# Consigna A
Según el artículo sobre el imperativo del crecimiento, ¿qué es necesario abandonar para que la situación no empeore?
# Consigna B
Imprima sin alteraciones el fragmento del artículo sobre el imperativo del crecimiento comprendido entre "El imperativo del" y "el empleo escasea.", ambos incluidos.
# Consigna C
Conforme al artículo sobre el imperativo del crecimiento, ¿por qué la editorialista italiana considera necesario abandonar la obsesión por la austeridad y reactivar la maquinaria europea?

El imperativo del crecimiento

La elecciones del 6 de mayo han puesto en evidencia la trágica ruptura entre los responsables políticos y los ciudadanos europeos. Una editorialista italiana expone que, para que la situación no empeore, es necesario abandonar la obsesión por la austeridad y reactivar la maquinaria mediante la solidaridad y la integración, que son el distintivo de Europa.

Publicado en 10 mayo 2012 a las 15:48

Basta ya de una Europa de arrogantes, de jefes que sólo aplican la ley del más fuerte. Basta ya de la Unión que ha degenerado en una pirámide feudal, con solamente un gran Estado a la cabeza, el único realmente soberano, y la plétora de vasallos a sus órdenes. Basta ya de la Europa impotente (y nada concluyente) de las proclamaciones: es una situación escandalosa, mientras la crisis económica causa estragos, la austeridad le pisa los talones y el empleo escasea.

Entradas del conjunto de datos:
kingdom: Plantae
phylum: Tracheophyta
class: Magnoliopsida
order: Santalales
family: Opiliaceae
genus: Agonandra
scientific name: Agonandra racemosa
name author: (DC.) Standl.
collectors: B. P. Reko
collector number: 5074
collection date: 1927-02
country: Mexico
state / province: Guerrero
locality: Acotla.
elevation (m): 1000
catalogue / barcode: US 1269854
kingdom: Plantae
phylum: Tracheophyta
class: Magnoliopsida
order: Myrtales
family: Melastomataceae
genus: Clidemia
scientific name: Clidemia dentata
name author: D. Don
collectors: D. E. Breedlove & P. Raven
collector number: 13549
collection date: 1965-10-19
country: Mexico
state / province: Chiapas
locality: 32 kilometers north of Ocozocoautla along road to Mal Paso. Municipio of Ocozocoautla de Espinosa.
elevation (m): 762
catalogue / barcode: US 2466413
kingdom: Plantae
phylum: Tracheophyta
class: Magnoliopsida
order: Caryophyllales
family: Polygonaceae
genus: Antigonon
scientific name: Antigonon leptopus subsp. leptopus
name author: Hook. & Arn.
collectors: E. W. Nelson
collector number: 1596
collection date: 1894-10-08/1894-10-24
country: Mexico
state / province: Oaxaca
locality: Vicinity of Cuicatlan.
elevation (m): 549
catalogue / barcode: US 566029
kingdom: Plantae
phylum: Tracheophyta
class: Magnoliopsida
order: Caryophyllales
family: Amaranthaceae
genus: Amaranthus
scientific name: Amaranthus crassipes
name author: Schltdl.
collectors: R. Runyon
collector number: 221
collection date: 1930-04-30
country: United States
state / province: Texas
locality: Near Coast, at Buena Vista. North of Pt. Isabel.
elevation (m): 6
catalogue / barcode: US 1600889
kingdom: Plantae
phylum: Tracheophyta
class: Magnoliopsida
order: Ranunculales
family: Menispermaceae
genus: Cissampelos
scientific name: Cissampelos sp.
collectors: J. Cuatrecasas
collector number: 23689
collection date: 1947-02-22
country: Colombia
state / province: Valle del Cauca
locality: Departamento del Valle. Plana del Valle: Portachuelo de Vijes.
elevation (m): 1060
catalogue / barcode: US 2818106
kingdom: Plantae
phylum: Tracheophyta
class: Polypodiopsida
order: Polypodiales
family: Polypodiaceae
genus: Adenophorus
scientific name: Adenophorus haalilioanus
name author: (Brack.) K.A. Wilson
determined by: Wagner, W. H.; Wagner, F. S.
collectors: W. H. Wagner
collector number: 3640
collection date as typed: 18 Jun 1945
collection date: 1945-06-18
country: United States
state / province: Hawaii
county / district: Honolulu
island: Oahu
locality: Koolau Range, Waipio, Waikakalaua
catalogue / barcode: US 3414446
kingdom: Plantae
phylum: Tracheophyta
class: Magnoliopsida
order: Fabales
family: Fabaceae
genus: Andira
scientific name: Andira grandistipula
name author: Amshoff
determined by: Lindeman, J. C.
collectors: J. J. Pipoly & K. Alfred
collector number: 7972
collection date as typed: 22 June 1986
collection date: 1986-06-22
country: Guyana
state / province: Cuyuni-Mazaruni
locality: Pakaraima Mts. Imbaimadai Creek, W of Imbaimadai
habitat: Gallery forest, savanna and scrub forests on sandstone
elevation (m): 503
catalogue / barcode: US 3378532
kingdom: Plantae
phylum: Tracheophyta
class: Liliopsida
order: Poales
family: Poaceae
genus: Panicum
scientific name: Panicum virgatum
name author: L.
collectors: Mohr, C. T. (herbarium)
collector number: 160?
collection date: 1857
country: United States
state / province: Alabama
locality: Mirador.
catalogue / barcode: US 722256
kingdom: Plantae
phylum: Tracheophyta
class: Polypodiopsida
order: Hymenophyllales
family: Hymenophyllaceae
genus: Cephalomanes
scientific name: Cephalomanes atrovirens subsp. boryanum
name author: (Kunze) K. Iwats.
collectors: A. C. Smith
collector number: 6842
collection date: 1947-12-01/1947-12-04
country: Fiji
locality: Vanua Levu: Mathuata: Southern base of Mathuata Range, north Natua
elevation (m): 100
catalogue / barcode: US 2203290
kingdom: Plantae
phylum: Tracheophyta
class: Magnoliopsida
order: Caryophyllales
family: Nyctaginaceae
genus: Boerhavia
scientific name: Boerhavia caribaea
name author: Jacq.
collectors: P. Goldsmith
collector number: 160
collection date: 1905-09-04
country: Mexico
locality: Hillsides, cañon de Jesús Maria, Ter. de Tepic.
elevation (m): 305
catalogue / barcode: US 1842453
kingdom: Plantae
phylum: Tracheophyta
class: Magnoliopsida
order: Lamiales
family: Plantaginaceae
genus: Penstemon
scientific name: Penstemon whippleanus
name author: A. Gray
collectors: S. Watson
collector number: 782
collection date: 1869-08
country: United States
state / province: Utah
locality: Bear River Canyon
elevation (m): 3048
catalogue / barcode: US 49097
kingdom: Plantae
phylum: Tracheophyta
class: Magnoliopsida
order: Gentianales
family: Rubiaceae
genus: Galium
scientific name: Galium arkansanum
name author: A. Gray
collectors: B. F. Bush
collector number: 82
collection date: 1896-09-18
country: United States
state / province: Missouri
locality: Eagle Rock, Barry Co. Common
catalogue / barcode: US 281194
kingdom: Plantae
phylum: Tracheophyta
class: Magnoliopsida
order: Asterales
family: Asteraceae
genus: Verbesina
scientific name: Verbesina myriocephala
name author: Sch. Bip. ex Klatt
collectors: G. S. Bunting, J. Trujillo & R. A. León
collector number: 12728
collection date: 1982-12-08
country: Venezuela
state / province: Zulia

# Respuesta A
La obsesión por la austeridad.

# Respuesta B
El imperativo del crecimiento

La elecciones del 6 de mayo han puesto en evidencia la trágica ruptura entre los responsables políticos y los ciudadanos europeos. Una editorialista italiana expone que, para que la situación no empeore, es necesario abandonar la obsesión por la austeridad y reactivar la maquinaria mediante la solidaridad y la integración, que son el distintivo de Europa.

Publicado en 10 mayo 2012 a las 15:48

Basta ya de una Europa de arrogantes, de jefes que sólo aplican la ley del más fuerte. Basta ya de la Unión que ha degenerado en una pirámide feudal, con solamente un gran Estado a la cabeza, el único realmente soberano, y la plétora de vasallos a sus órdenes. Basta ya de la Europa impotente (y nada concluyente) de las proclamaciones: es una situación escandalosa, mientras la crisis económica causa estragos, la austeridad le pisa los talones y el empleo escasea.

# Respuesta C
Lo considera necesario para que la situación no empeore. Propone reactivar la maquinaria mediante la solidaridad y la integración, que son el distintivo de Europa.